Diaz-Balart dénonce des tentatives de désinformation “cyniques” et “préméditées” sur les événements de Laâyoune

Face à cette couverture "souvent biaisée", Diaz-Balart a opposé les faits historiques en appelant "à ne pas oublier que lorsque le Sahara était sous occupation espagnole, le Maroc était le seul à revendiquer ce territoire comme étant le sien".

"En effet, le Royaume du Maroc n’a eu de cesse de revendiquer ce territoire et de demander la fin de l’occupation espagnole", a tenu à rappeler le congressman US, notant que "le soi-disant polisario n’a vu le jour que lorsque des progrès tangibles ont été réalisés par le Maroc, sous le leadership du Roi Hassan II, sur le chemin de la récupération du Sahara, dans les années 70".

Le polisario, "qui était financé alors et l’est toujours par l’Algérie, est soutenu par la régime communiste du Cuba", a-t-il souligné, mettant en garde dans ce sens "qu’un micro-état, faux et illusoire qui plus est, en Afrique du nord serait mené par une caste castriste et répressive".

"Il convient de toujours avoir à l’esprit que ce micro-état servirait de point focal pour l’instabilité régionale, ainsi que de terreau pour exporter le terrorisme", a prévenu le congressman américain. Et de relever que "la réalité de la souveraineté marocaine sur le Sahara jouit du soutien du peuple marocain dans son ensemble, y compris au Sahara elle même".

Diaz-Balart fait observer, en outre, que le Roi Mohammed VI "a fait montre d’un grand courage et de patience dans le traitement de cette question cruciale, qui est étroitement liée à la sécurité de la région dans son semble", rappelant dans ce contexte que la proposition marocaine vise à garantir une "réelle" autonomie au Sahara, sous souveraineté marocaine, en tant que solution "réaliste et définitive" à ce problème. Parallèlement, il a déploré que "l’Algérie et le soi-disant polisario continuent de s’accrocher à l’idée de création d’un micro-état illusoire".

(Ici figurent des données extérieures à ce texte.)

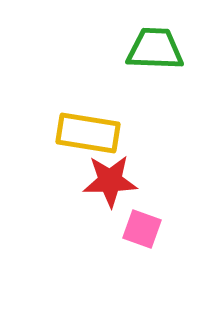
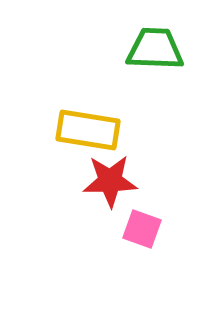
yellow rectangle: moved 3 px up
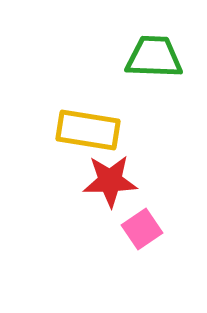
green trapezoid: moved 1 px left, 8 px down
pink square: rotated 36 degrees clockwise
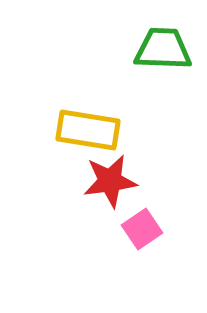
green trapezoid: moved 9 px right, 8 px up
red star: rotated 6 degrees counterclockwise
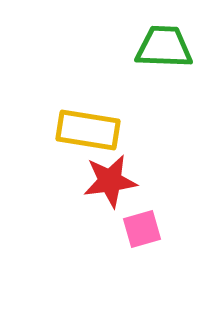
green trapezoid: moved 1 px right, 2 px up
pink square: rotated 18 degrees clockwise
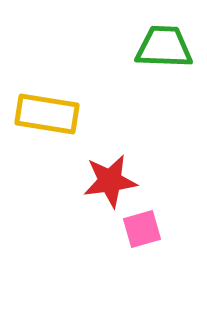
yellow rectangle: moved 41 px left, 16 px up
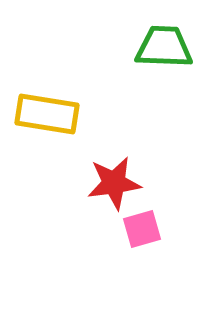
red star: moved 4 px right, 2 px down
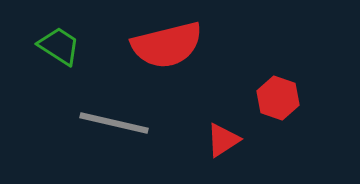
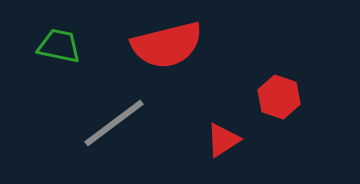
green trapezoid: rotated 21 degrees counterclockwise
red hexagon: moved 1 px right, 1 px up
gray line: rotated 50 degrees counterclockwise
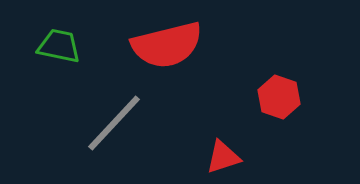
gray line: rotated 10 degrees counterclockwise
red triangle: moved 17 px down; rotated 15 degrees clockwise
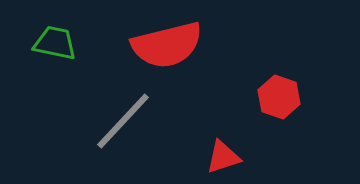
green trapezoid: moved 4 px left, 3 px up
gray line: moved 9 px right, 2 px up
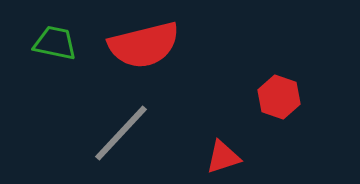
red semicircle: moved 23 px left
gray line: moved 2 px left, 12 px down
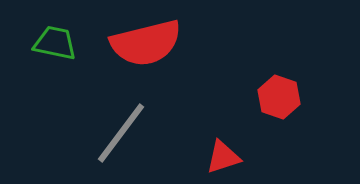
red semicircle: moved 2 px right, 2 px up
gray line: rotated 6 degrees counterclockwise
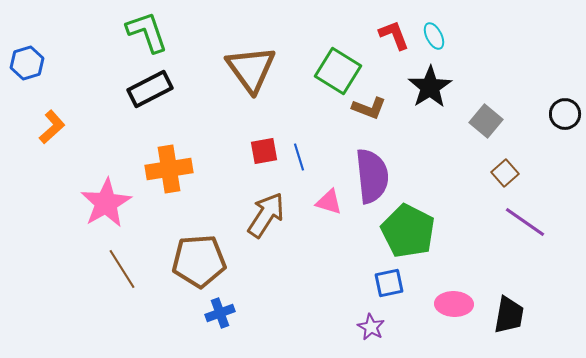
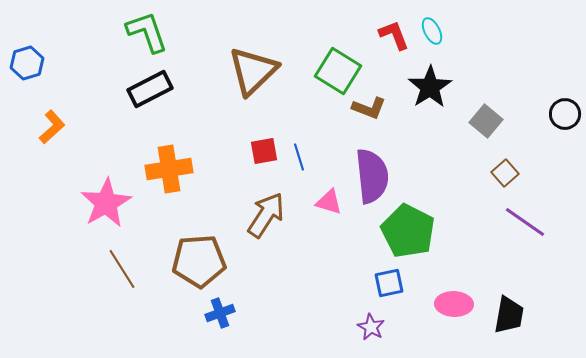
cyan ellipse: moved 2 px left, 5 px up
brown triangle: moved 2 px right, 2 px down; rotated 22 degrees clockwise
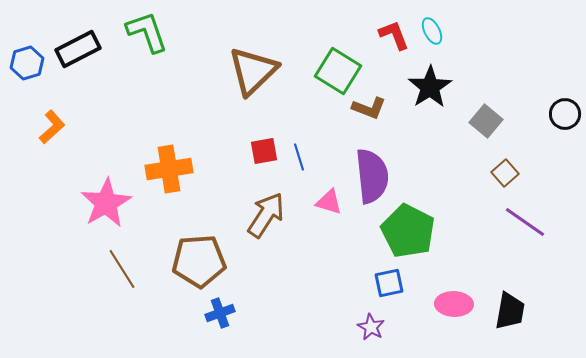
black rectangle: moved 72 px left, 40 px up
black trapezoid: moved 1 px right, 4 px up
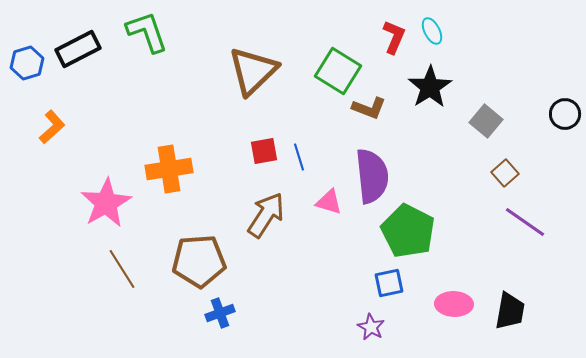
red L-shape: moved 2 px down; rotated 44 degrees clockwise
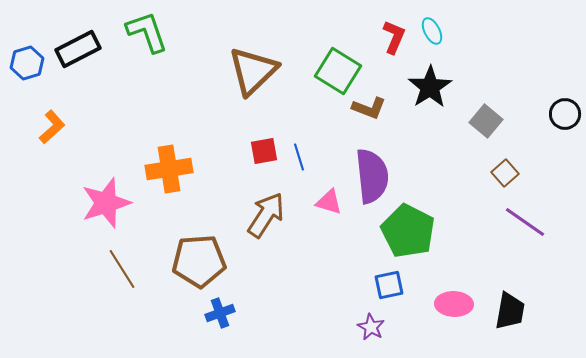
pink star: rotated 12 degrees clockwise
blue square: moved 2 px down
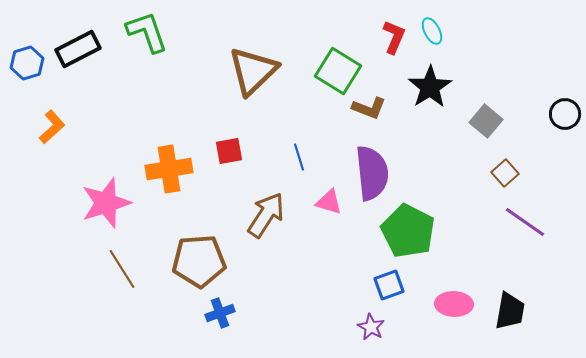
red square: moved 35 px left
purple semicircle: moved 3 px up
blue square: rotated 8 degrees counterclockwise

Le congressman US a encore rappelé que "des majorités au Congrès, comprenant des Républicains et des Démocrates, s’étaient clairement prononcées en faveur de l’initiative marocaine dans des lettres adressées au Président Bush et par la suite au Président Obama". "Ces deux administrations, avec le fort leadership des secrétaires d’Etat Rice et Clinton, avaient embrassé la position exprimée par une grande majorité au Congrès américain", a poursuivi Diaz-Balart.

Pour lui, "l’avenir de la lutte que mène l’Amérique contre le terrorisme international et la stabilité de l’Afrique du nord requièrent que le gouvernement et le Congrès des Etats Unis continuent de soutenir de manière ferme et claire le Royaume du Maroc, un pays ami et allié".